With Cavalleria, it’s the set’s two leads that are worth hearing. It’s easy to see why the village girls all fall for Tucker’s Turridu, a silver-tongued devil with a rakish edge. There is a gleaming, burnished quality to his voice that is most appealing. He is very fine in the duet with Santuzza, as well as in the drinking song, though his final appeal to his mother perhaps goes a little over the top. Eileen Farrell, in her final Met broadcast, gets off to a slightly iffy start, but her voice achieves marvellous intensity for Voi lo sapete and she leads the Easter hymn very well indeed. She, too, is good in the duet, but her final denunciation of Turridu is rather too pantomimish.
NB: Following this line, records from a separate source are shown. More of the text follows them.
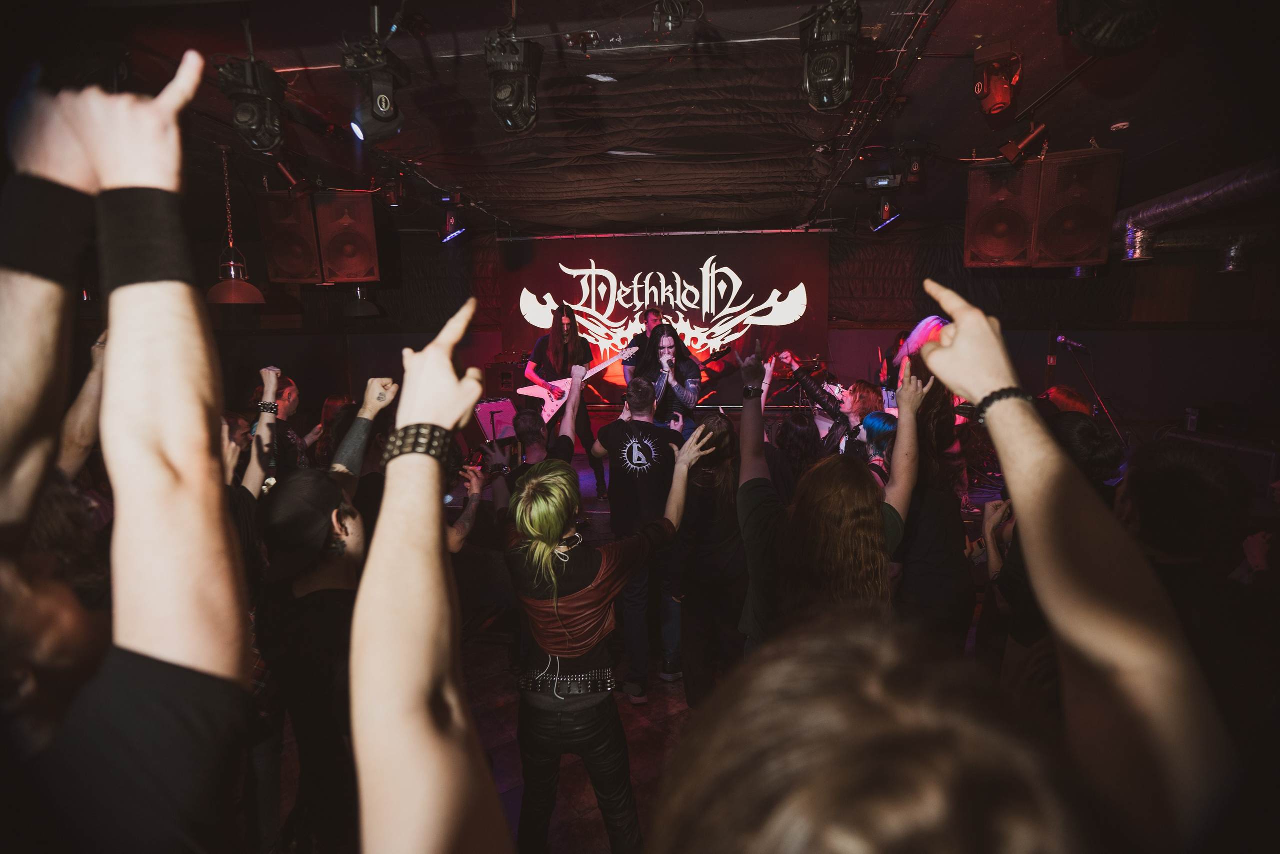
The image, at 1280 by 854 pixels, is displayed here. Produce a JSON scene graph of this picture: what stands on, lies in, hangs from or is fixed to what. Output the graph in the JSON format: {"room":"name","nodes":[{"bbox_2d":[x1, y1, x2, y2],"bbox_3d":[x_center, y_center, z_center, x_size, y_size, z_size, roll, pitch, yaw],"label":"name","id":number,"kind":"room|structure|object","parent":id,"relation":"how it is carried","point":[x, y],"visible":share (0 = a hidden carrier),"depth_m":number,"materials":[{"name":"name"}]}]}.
{"room":"event hall","nodes":[
{"label":"event hall","id":0,"kind":"room"},
{"bbox_2d":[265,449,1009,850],"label":"floor","id":1,"kind":"structure","parent":0,"point":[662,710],"depth_m":2.75,"materials":[{"name":"brown"}]},
{"bbox_2d":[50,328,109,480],"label":"person","id":2,"kind":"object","parent":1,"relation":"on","point":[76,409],"visible":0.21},
{"bbox_2d":[0,58,255,853],"bbox_3d":[-0.765,0.561,0.655,0.734,2.030,0.816,0,9,6],"label":"person","id":3,"kind":"object","parent":1,"relation":"on","point":[118,456],"visible":1,"depth_m":0.59},
{"bbox_2d":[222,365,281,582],"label":"person","id":4,"kind":"object","parent":1,"relation":"on","point":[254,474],"visible":0.22,"depth_m":2.58},
{"bbox_2d":[252,371,318,473],"bbox_3d":[-2.529,0.297,4.056,0.516,1.280,0.577,0,9,6],"label":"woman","id":5,"kind":"object","parent":1,"relation":"on","point":[291,389],"visible":0.45,"depth_m":3.96},
{"bbox_2d":[252,369,404,853],"bbox_3d":[-0.979,0.736,1.904,0.545,1.600,0.673,0,9,6],"label":"man","id":6,"kind":"object","parent":1,"relation":"on","point":[319,571],"visible":0.72,"depth_m":1.71},
{"bbox_2d":[307,393,357,470],"bbox_3d":[-2.211,0.358,4.242,0.478,1.141,0.502,0,9,6],"label":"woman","id":7,"kind":"object","parent":1,"relation":"on","point":[326,414],"visible":0.35,"depth_m":4.10},
{"bbox_2d":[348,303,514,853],"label":"person","id":8,"kind":"object","parent":1,"relation":"on","point":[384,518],"visible":0.99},
{"bbox_2d":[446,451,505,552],"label":"person","id":9,"kind":"object","parent":1,"relation":"on","point":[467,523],"visible":0.26,"depth_m":2.95},
{"bbox_2d":[472,397,517,442],"bbox_3d":[-1.195,0.224,4.915,0.469,0.839,0.494,0,9,6],"label":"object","id":10,"kind":"object","parent":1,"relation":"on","point":[484,419],"visible":0.64,"depth_m":4.89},
{"bbox_2d":[483,353,529,398],"bbox_3d":[-1.595,-0.505,6.971,0.486,0.698,0.489,0,9,6],"label":"amplifier","id":11,"kind":"object","parent":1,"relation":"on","point":[509,369],"visible":0.67,"depth_m":6.78,"materials":[{"name":"black"}]},
{"bbox_2d":[489,363,583,511],"bbox_3d":[-0.593,0.467,3.440,0.563,1.456,0.631,0,9,6],"label":"man","id":12,"kind":"object","parent":1,"relation":"on","point":[564,449],"visible":0.46,"depth_m":3.29},
{"bbox_2d":[527,301,603,498],"bbox_3d":[-0.744,-0.292,5.602,0.717,1.810,0.755,0,9,6],"label":"man","id":13,"kind":"object","parent":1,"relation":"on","point":[567,324],"visible":0.78,"depth_m":5.48},
{"bbox_2d":[519,346,634,422],"bbox_3d":[-0.668,-0.461,5.785,1.059,0.713,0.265,-3,10,-14],"label":"electric guitar","id":14,"kind":"object","parent":13,"relation":"in","point":[554,406],"visible":0.79,"depth_m":5.71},
{"bbox_2d":[505,426,707,853],"bbox_3d":[-0.133,0.774,1.963,0.576,1.451,0.716,0,9,6],"label":"woman","id":15,"kind":"object","parent":1,"relation":"on","point":[544,541],"visible":0.99,"depth_m":1.78},
{"bbox_2d":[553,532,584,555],"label":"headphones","id":16,"kind":"object","parent":15,"relation":"on","point":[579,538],"visible":0.74,"depth_m":1.89,"materials":[{"name":"black plastic"}]},
{"bbox_2d":[590,377,692,699],"bbox_3d":[0.021,0.551,3.345,0.570,1.753,0.611,0,9,6],"label":"man","id":17,"kind":"object","parent":1,"relation":"on","point":[637,416],"visible":0.95,"depth_m":3.19},
{"bbox_2d":[623,305,669,372],"bbox_3d":[0.109,-0.467,6.126,0.573,1.572,0.617,0,9,6],"label":"man","id":18,"kind":"object","parent":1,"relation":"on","point":[652,319],"visible":0.35,"depth_m":5.94},
{"bbox_2d":[627,322,700,435],"bbox_3d":[0.192,-0.194,5.100,0.678,1.465,0.768,0,9,6],"label":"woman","id":19,"kind":"object","parent":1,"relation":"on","point":[650,347],"visible":0.65,"depth_m":4.89},
{"bbox_2d":[660,360,671,378],"bbox_3d":[0.236,-0.502,5.095,0.107,0.175,0.175,0,9,6],"label":"microphone","id":20,"kind":"object","parent":19,"relation":"in","point":[665,367],"visible":0.83,"depth_m":5.06,"materials":[{"name":"metal"}]},
{"bbox_2d":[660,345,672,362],"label":"microphone","id":21,"kind":"object","parent":19,"relation":"in","point":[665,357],"visible":0.81,"depth_m":5.03,"materials":[{"name":"metal"}]},
{"bbox_2d":[675,404,746,700],"bbox_3d":[0.367,0.655,2.952,0.467,1.432,0.640,0,9,6],"label":"woman","id":22,"kind":"object","parent":1,"relation":"on","point":[705,501],"visible":0.78,"depth_m":2.77},
{"bbox_2d":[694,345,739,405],"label":"drum kit","id":23,"kind":"object","parent":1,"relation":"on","point":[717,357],"visible":0.44,"depth_m":7.31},
{"bbox_2d":[773,411,823,495],"bbox_3d":[1.045,0.503,3.802,0.477,1.137,0.546,0,9,6],"label":"person","id":24,"kind":"object","parent":1,"relation":"on","point":[795,424],"visible":0.4,"depth_m":3.62},
{"bbox_2d":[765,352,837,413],"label":"drum kit","id":25,"kind":"object","parent":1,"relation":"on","point":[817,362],"visible":0.42,"depth_m":6.87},
{"bbox_2d":[734,349,923,646],"bbox_3d":[0.642,0.611,2.014,0.646,1.704,0.716,0,9,6],"label":"woman","id":26,"kind":"object","parent":1,"relation":"on","point":[827,518],"visible":0.63,"depth_m":1.82},
{"bbox_2d":[776,351,884,457],"bbox_3d":[1.376,0.181,4.140,0.676,1.393,0.666,0,9,6],"label":"woman","id":27,"kind":"object","parent":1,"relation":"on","point":[810,386],"visible":0.42,"depth_m":3.98},
{"bbox_2d":[855,410,898,486],"bbox_3d":[1.408,0.551,3.434,0.471,1.180,0.518,0,9,6],"label":"person","id":28,"kind":"object","parent":1,"relation":"on","point":[880,431],"visible":0.31,"depth_m":3.35},
{"bbox_2d":[881,314,949,397],"bbox_3d":[2.603,-0.299,5.233,0.691,1.513,0.698,0,9,6],"label":"person","id":29,"kind":"object","parent":1,"relation":"on","point":[933,319],"visible":0.33,"depth_m":5.12},
{"bbox_2d":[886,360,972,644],"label":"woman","id":30,"kind":"object","parent":1,"relation":"on","point":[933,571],"visible":0.49,"depth_m":2.53},
{"bbox_2d":[672,280,1232,827],"bbox_3d":[0.352,1.016,0.817,0.856,2.355,1.239,0,9,6],"label":"person","id":31,"kind":"object","parent":1,"relation":"on","point":[960,334],"visible":1,"depth_m":0.53},
{"bbox_2d":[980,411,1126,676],"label":"person","id":32,"kind":"object","parent":1,"relation":"on","point":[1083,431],"visible":0.26,"depth_m":2.13},
{"bbox_2d":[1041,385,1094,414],"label":"person","id":33,"kind":"object","parent":1,"relation":"on","point":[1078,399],"visible":0.22,"depth_m":3.69},
{"bbox_2d":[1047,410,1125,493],"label":"person","id":34,"kind":"object","parent":1,"relation":"on","point":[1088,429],"visible":0.27,"depth_m":2.56},
{"bbox_2d":[1059,337,1126,441],"bbox_3d":[3.931,-0.047,4.977,0.618,1.350,0.557,0,9,6],"label":"microphone stand","id":35,"kind":"object","parent":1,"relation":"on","point":[1095,394],"visible":0.68,"depth_m":4.92,"materials":[{"name":"black"}]},
{"bbox_2d":[1055,334,1086,351],"bbox_3d":[3.725,-0.721,4.917,0.248,0.128,0.083,0,9,6],"label":"microphone","id":36,"kind":"object","parent":35,"relation":"attached to","point":[1063,339],"visible":0.98,"depth_m":4.90,"materials":[{"name":"black"}]},
{"bbox_2d":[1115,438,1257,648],"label":"person","id":37,"kind":"object","parent":1,"relation":"on","point":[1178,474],"visible":0.51,"depth_m":1.73},
{"bbox_2d":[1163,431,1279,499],"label":"case","id":38,"kind":"object","parent":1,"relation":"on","point":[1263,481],"visible":0.49,"depth_m":4.73,"materials":[{"name":"black"}]},
{"bbox_2d":[12,0,1279,237],"bbox_3d":[0.287,-1.861,3.076,10.116,0.135,8.705,0,9,6],"label":"ceiling","id":39,"kind":"structure","parent":0,"point":[1105,120],"depth_m":3.14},
{"bbox_2d":[204,144,265,304],"bbox_3d":[-2.766,-1.356,3.842,0.361,1.045,0.361,0,9,6],"label":"pendant lamp","id":40,"kind":"object","parent":39,"relation":"hanging from","point":[234,299],"visible":0.97,"depth_m":3.82,"materials":[{"name":"metal"}]},
{"bbox_2d":[217,55,287,154],"bbox_3d":[-1.729,-1.449,2.562,0.251,0.407,0.271,0,9,6],"label":"stage light","id":41,"kind":"object","parent":39,"relation":"hanging from","point":[241,120],"visible":0.98,"depth_m":2.50,"materials":[{"name":"black"}]},
{"bbox_2d":[258,190,322,284],"bbox_3d":[-2.872,-1.554,4.754,0.396,0.721,0.428,-5,10,-26],"label":"speaker","id":42,"kind":"object","parent":39,"relation":"hanging from","point":[294,265],"visible":0.86,"depth_m":4.59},
{"bbox_2d":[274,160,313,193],"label":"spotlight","id":43,"kind":"object","parent":39,"relation":"hanging from","point":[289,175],"visible":0.94,"depth_m":4.30,"materials":[{"name":"black metal"}]},
{"bbox_2d":[314,191,380,283],"bbox_3d":[-2.419,-1.551,4.756,0.434,0.742,0.461,-4,10,-21],"label":"speaker","id":44,"kind":"object","parent":39,"relation":"hanging from","point":[336,240],"visible":0.96,"depth_m":4.59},
{"bbox_2d":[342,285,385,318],"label":"pendant lamp","id":45,"kind":"object","parent":39,"relation":"hanging from","point":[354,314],"visible":0.91,"depth_m":5.39,"materials":[{"name":"black metal"}]},
{"bbox_2d":[344,36,410,142],"bbox_3d":[-1.051,-1.393,2.277,0.227,0.456,0.259,0,9,6],"label":"stage light","id":46,"kind":"object","parent":39,"relation":"hanging from","point":[387,103],"visible":0.99,"depth_m":2.24,"materials":[{"name":"black"}]},
{"bbox_2d":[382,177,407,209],"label":"stage light","id":47,"kind":"object","parent":39,"relation":"hanging from","point":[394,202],"visible":0.96,"depth_m":4.63,"materials":[{"name":"black"}]},
{"bbox_2d":[439,209,467,242],"bbox_3d":[-1.754,-1.902,5.345,0.235,0.310,0.219,0,9,6],"label":"stage light","id":48,"kind":"object","parent":39,"relation":"hanging from","point":[452,222],"visible":0.99,"depth_m":5.30,"materials":[{"name":"black"}]},
{"bbox_2d":[484,31,543,134],"bbox_3d":[-0.512,-1.428,2.311,0.221,0.424,0.268,0,9,6],"label":"stage light","id":49,"kind":"object","parent":39,"relation":"hanging from","point":[504,98],"visible":0.99,"depth_m":2.26,"materials":[{"name":"black"}]},
{"bbox_2d":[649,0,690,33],"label":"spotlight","id":50,"kind":"object","parent":39,"relation":"hanging from","point":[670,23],"visible":0.99,"depth_m":2.21,"materials":[{"name":"black"}]},
{"bbox_2d":[800,0,860,110],"bbox_3d":[0.743,-1.448,2.211,0.229,0.370,0.316,0,9,6],"label":"stage light","id":51,"kind":"object","parent":39,"relation":"hanging from","point":[832,70],"visible":0.99,"depth_m":2.16,"materials":[{"name":"black"}]},
{"bbox_2d":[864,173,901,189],"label":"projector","id":52,"kind":"object","parent":39,"relation":"hanging from","point":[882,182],"visible":0.98,"depth_m":4.32,"materials":[{"name":"black"}]},
{"bbox_2d":[869,194,901,231],"bbox_3d":[2.138,-1.883,4.939,0.226,0.326,0.240,0,9,6],"label":"stage light","id":53,"kind":"object","parent":39,"relation":"hanging from","point":[885,210],"visible":0.98,"depth_m":4.89,"materials":[{"name":"black"}]},
{"bbox_2d":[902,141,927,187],"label":"stage light","id":54,"kind":"object","parent":39,"relation":"hanging from","point":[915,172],"visible":0.99,"depth_m":3.85,"materials":[{"name":"black"}]},
{"bbox_2d":[972,40,1022,116],"bbox_3d":[1.681,-1.628,2.682,0.188,0.278,0.201,0,9,6],"label":"stage light","id":55,"kind":"object","parent":39,"relation":"hanging from","point":[1003,93],"visible":1,"depth_m":2.64,"materials":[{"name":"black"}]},
{"bbox_2d":[963,160,1040,267],"bbox_3d":[2.598,-1.491,4.080,0.430,0.719,0.448,6,11,34],"label":"speaker","id":56,"kind":"object","parent":39,"relation":"hanging from","point":[1013,240],"visible":0.93,"depth_m":3.93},
{"bbox_2d":[998,123,1048,164],"bbox_3d":[2.363,-1.755,3.507,0.236,0.249,0.149,0,9,6],"label":"spotlight","id":57,"kind":"object","parent":39,"relation":"hanging from","point":[1030,138],"visible":1,"depth_m":3.49,"materials":[{"name":"black metal"}]},
{"bbox_2d":[1031,146,1123,266],"bbox_3d":[2.936,-1.463,3.881,0.432,0.743,0.435,5,11,31],"label":"speaker","id":58,"kind":"object","parent":39,"relation":"hanging from","point":[1075,172],"visible":0.95,"depth_m":3.74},
{"bbox_2d":[1056,0,1165,54],"bbox_3d":[1.437,-1.321,1.702,0.307,0.368,0.325,0,9,6],"label":"stage light","id":59,"kind":"object","parent":39,"relation":"hanging from","point":[1085,23],"visible":0.99,"depth_m":1.69,"materials":[{"name":"black"}]},
{"bbox_2d":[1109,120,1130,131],"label":"smoke detector","id":60,"kind":"object","parent":39,"relation":"attached to","point":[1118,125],"visible":0.98,"depth_m":3.40,"materials":[{"name":"white"}]},
{"bbox_2d":[1115,155,1279,254],"bbox_3d":[4.553,-1.708,4.084,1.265,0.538,2.968,0,9,6],"label":"duct pipe","id":61,"kind":"object","parent":39,"relation":"hanging from","point":[1201,195],"visible":0.77,"depth_m":4.43,"materials":[{"name":"silver metal"}]},
{"bbox_2d":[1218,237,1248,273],"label":"stage light","id":62,"kind":"object","parent":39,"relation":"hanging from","point":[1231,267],"visible":0.88,"depth_m":5.43,"materials":[{"name":"silver metal"}]},
{"bbox_2d":[166,218,1278,440],"bbox_3d":[0.578,-0.975,7.066,12.325,3.113,0.579,0,9,6],"label":"back wall","id":63,"kind":"structure","parent":0,"point":[334,367],"depth_m":6.75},
{"bbox_2d":[497,230,829,402],"bbox_3d":[0.254,-1.364,7.171,4.159,2.232,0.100,0,9,6],"label":"projection screen","id":64,"kind":"object","parent":63,"relation":"attached to","point":[727,292],"visible":0.8,"depth_m":7.07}
]}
Bardelli’s Alfio is solid, if nothing special, and both Miller’s Lola and Chookasian’s Mamma Lucia are a little anonymous. The choral singing becomes very good in the Easter Hymn but they sound excessively raw in their entries. That leads to the biggest problem: the limitations of the 1964 mono sound and the live performance. Mascagni’s lovely score often needs to float on the air, especially in the opening interchanges between the male and female choruses, but the boxy, rather close sound leaves no room for subtlety or shading, and that also affects the string tone for the Intermezzo, which is uncomfortably thick.
 
Pagliacci is a similarly mixed success. The most successful role is Lucine Amara’s Nedda, a properly sexy vamp. Her tone is seductive and alluring during her aria, and tender during the duet with Silvio, but she achieves thrilling defiance in the final scene, raising the roof with the quality of the tension. Be in no doubt that the chief “attraction” of the set is Franco Corelli’s Canio. Corelli’s fog-horn tendencies are on full display, and he will neither disappoint his fans nor confound his critics. However, I found little to warm to here. The opening scene, Un grande spettacolo, is marred by self-indulgent posturing, often swooning over a note rather than hitting it cleanly, and the subsequent aria, Un tal gioco, is sapped of any tension by the ham with which he overacts it. Admittedly, he uses his tone to thrilling effect when he catches Nedda and Silvio, and the great cry of Ridi, Pagliaccio is super, but he gasps and blows his way through the final scene without any control, and the final minutes of his interpretation threaten to depart from what most of us would perceive as music! The other roles are solid but unexceptional, Tonio sounding suitably malevolent and Silvio sounding convincingly love-struck.
 
In both operas, Nello Santi conducts like a true-blue Italian, injecting plenty of red-blooded fire into the score and making it bristle with passion. That said, he doesn’t always manage to shade the gentler moments, such as they are, with enough contrast. I also found his choice of tempi unhelpful in much of Pagliacci, however, sometimes draining the tension rather than tightening it. The playing of the orchestra is good but, again, the quality of the sound recording doesn’t help.
 
So it’s an iffy release, and probably only for die-hard fans of the leads; and, believe me, you would have to be a serious Corelli fan to buy this set for his contribution! In that, it shares one of the chief drawbacks of these Met broadcast re-releases: they tend to showcase the achievements of particular stars in their heydays, in this case Tucker and Corelli. They don’t really work as total realisations of the work in hand, and I don’t think many of them would bear repeated listenings, with the probable exception of their Meistersinger. The budget price helps, but explore only with caution. The package includes an un-cued synopsis but no libretto.